The Commonwealth of Pennsylvania, which currently bans discrimination based on sexual orientation and gender identity or expression in public employment, may soon become the latest state to ban it in the private sector as well.
(The term “gender identity or expression” means actual or perceived gender identity, appearance, behavior, expression or physical characteristics whether or not associated with an individual’s assigned sex at birth).
Poll shows public support
A bill to amend the Pennsylvania Human Relations Act to add these workplace protections was introduced last week in the Pennsylvania Senate with some bipartisan (but mostly Democratic) support. The same bill was introduced in the Pennsylvania House the week before. Each measure would also carry the same restrictions in housing, credit and public accommodations.

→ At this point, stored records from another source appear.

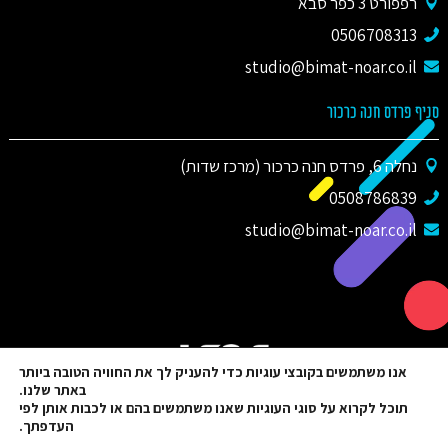
רפפורט 3 כפר סבא
0506708313
studio@bimat-noar.co.il
סניף פרדס חנה כרכור
נחלה 6, פרדס חנה כרכור (מרכז שדות)
0508786839
studio@bimat-noar.co.il
אנו משתמשים בקובצי עוגיות כדי להעניק לך את החוויה הטובה ביותר
באתר שלנו.
תוכל לקרוא על סוגי העוגיות שאנו משתמשים בהם או לכבות אותן לפי
העדפתך.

While prior attempts to get similar legislation passed in Pennsylvania have failed, a recent poll indicates support for this measure throughout the Commonwealth. Plus, many large cities, including Philadelphia and Pittsburgh, have LGBT workplace laws.
And, even without a law on the books statewide, many large employers have led by example. According to the Human Rights Campaign, as of April 2013, 434 (88 percent) of the Fortune 500 companies had implemented non-discrimination policies that include sexual orientation, and 282 (57 percent) had policies that include gender identity.
Gov. Tom Corbett’s position on these bills is unclear.